Bakken crude above this new standard would have to be treated with heat or pressure at the wells to remove its most volatile components.

North Dakota Mineral Resources Director Lynn Helms has said about 80 percent of Bakken crude being shipped already falls below this standard. But he also told the Associated Press that the change would “significantly change the characteristics of crude oil that’s going into market.”

A vapor pressure rating is a measurement of how rapidly a liquid evaporates into a gas and spreads into the air, making it more volatile and prone to explosion. The Bakken crude that caused the massive fireball in Lac-Megantic, Quebec, that killed 47 people had a psi of between 9 and 9.3, which is well below the new North Dakota safety standard.

In a report after the tragedy, the Canadian Transportation Safety Board found the Bakken crude involved was as volatile as gasoline. The volatility, combined with “large quantities of spilled crude oil, the rapid rate of release, and the oil’s … low viscosity were likely the major contributors to the large post-derailment fireball and pool fire,” the board found.

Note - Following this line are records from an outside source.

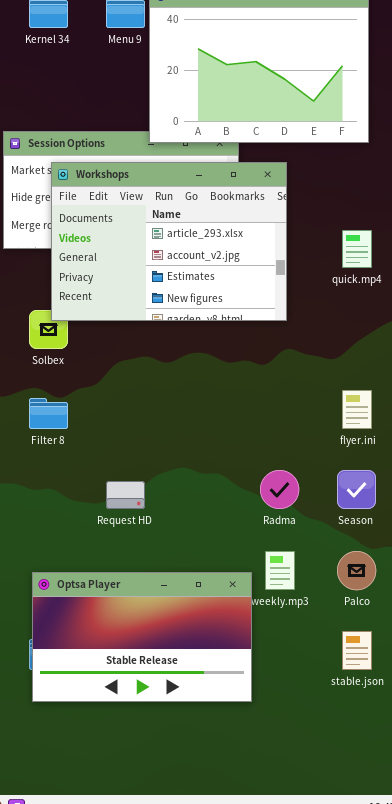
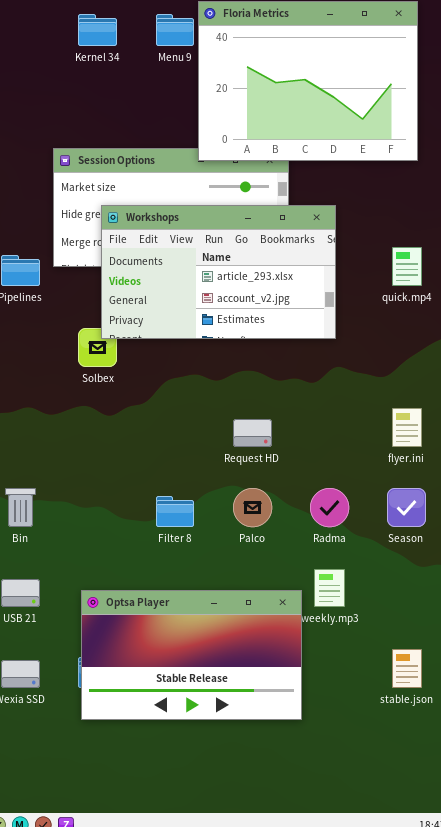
Workshops: [51,162,287,321] -> [101,205,336,339], resized
Filter 8: [29,398,68,429] -> [156,496,194,527], moved
Request HD: [106,481,145,509] -> [233,419,272,447], moved
Palco: [337,551,376,590] -> [233,488,272,527], moved

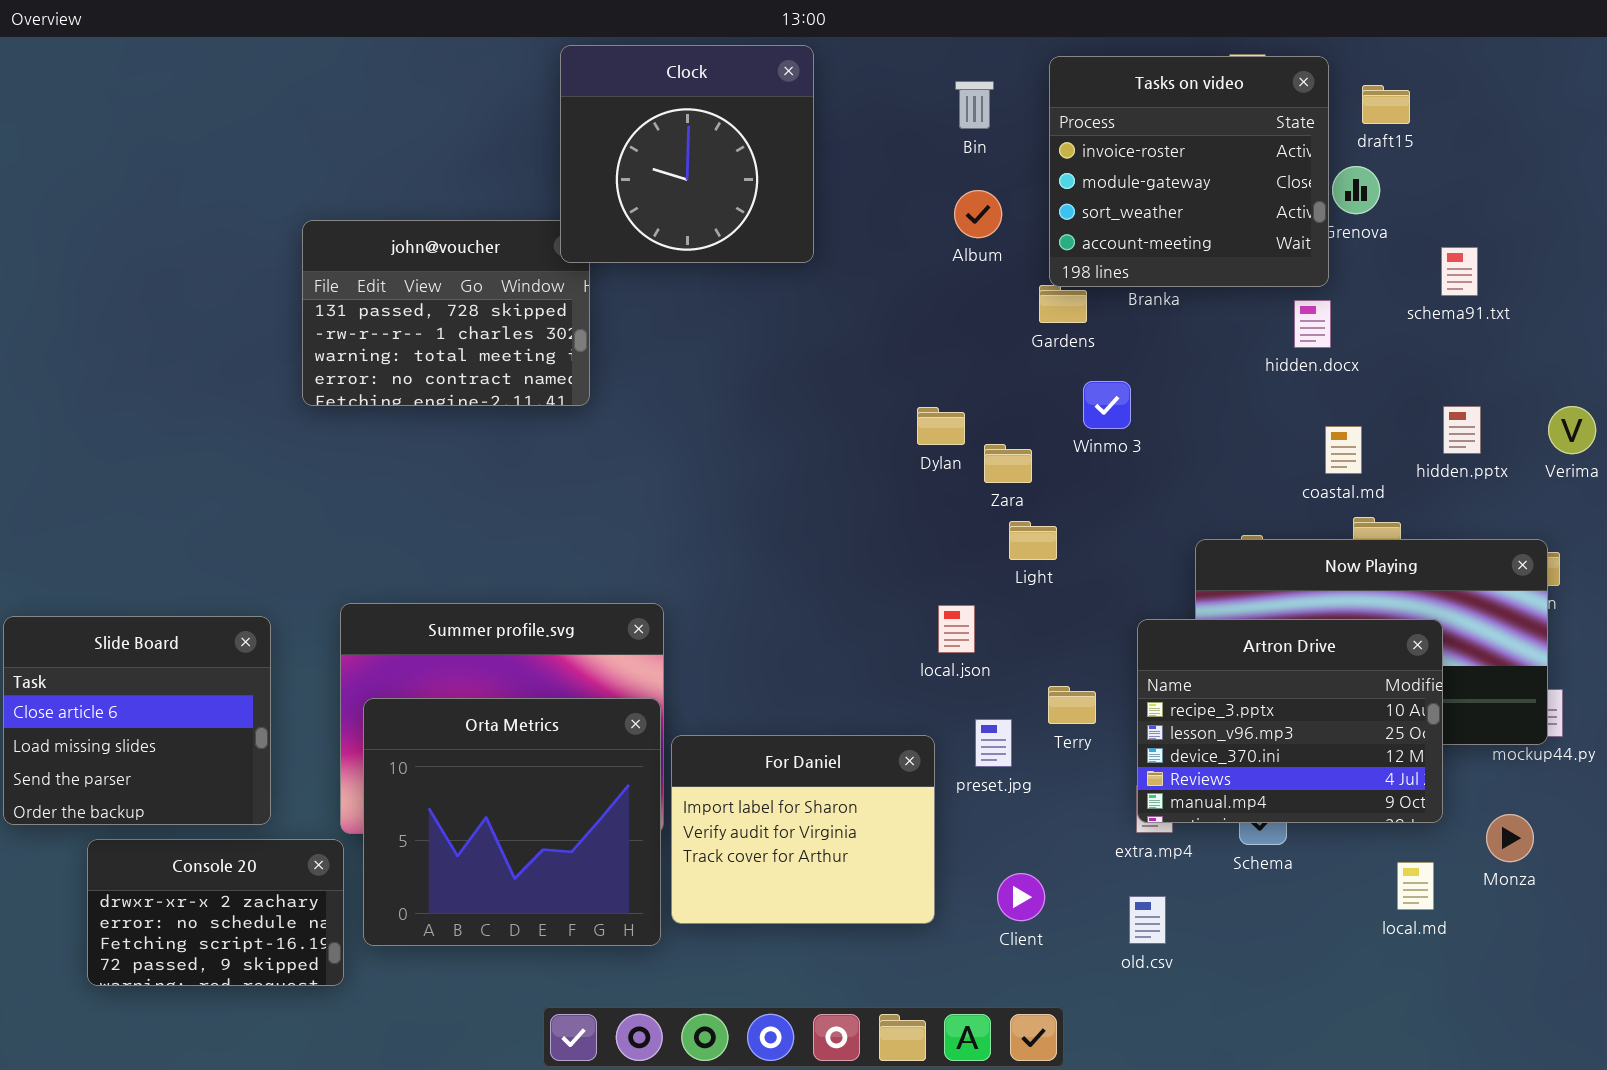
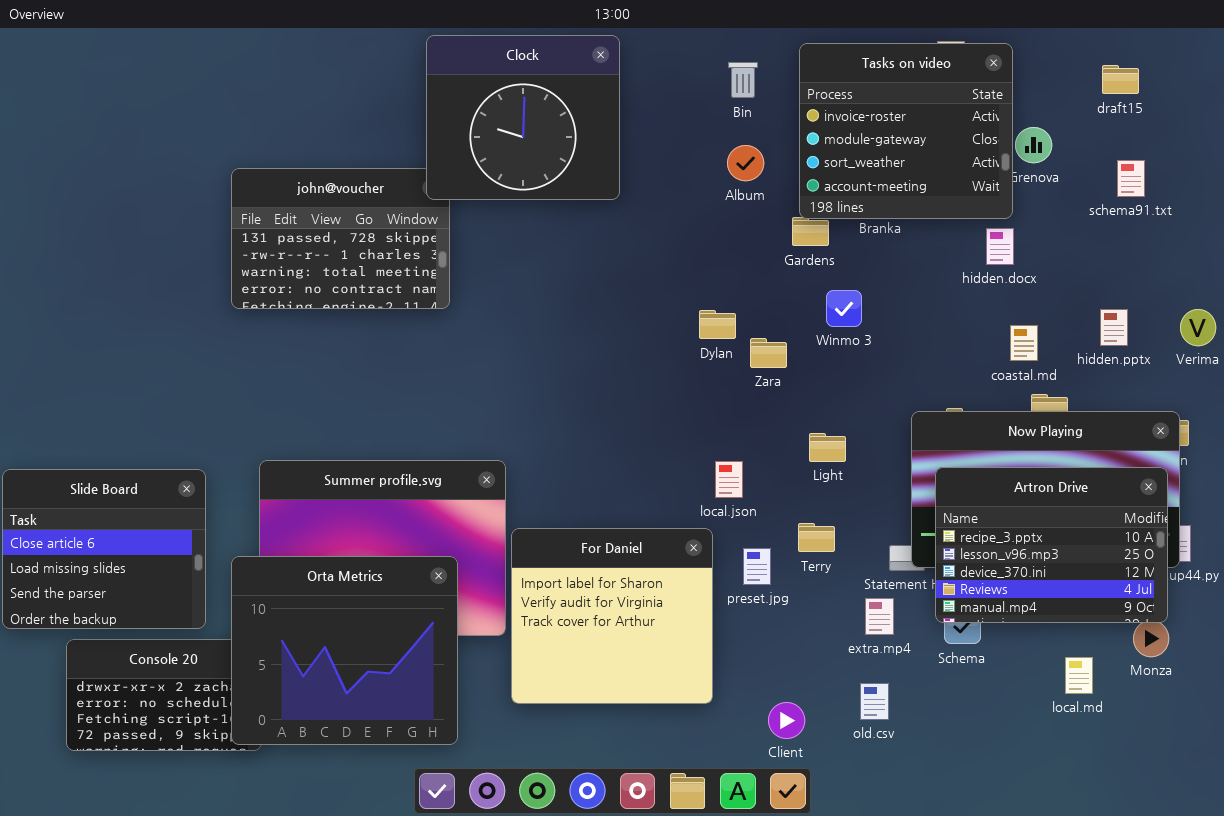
draft15: [1362,85,1410,124] -> [1102,65,1139,94], moved
schema91.txt: [1441,247,1478,296] -> [1117,160,1145,197], moved
Light: [1009,521,1057,560] -> [809,433,846,462], moved
Artron Drive: [1137,619,1443,823] -> [935,467,1168,623], moved
Orta Metrics: [363,698,661,946] -> [231,556,458,745], moved
For Daniel: [671,735,935,924] -> [511,528,713,704], resized
Client: [997,873,1045,921] -> [768,702,805,739], moved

By comparison, crude oil pumped from beneath the Gulf of Mexico has a psi of about 3, making it much less likely to explode in an accident, according to figures reported this spring in the Wall Street Journal. In Texas, crude oil produced in the Eagle Ford shale formation has a psi of about 8.

According to the North Dakota Petroleum Council, the average Bakken crude has a psi of between 11.5 and 11.8, again below the new state safety standard.

The North Dakota standard is “far from a solution that the communities that are dealing with oil trains on a daily basis are looking for,” said Connor Bambrick, an analyst with Environmental Advocates of New York.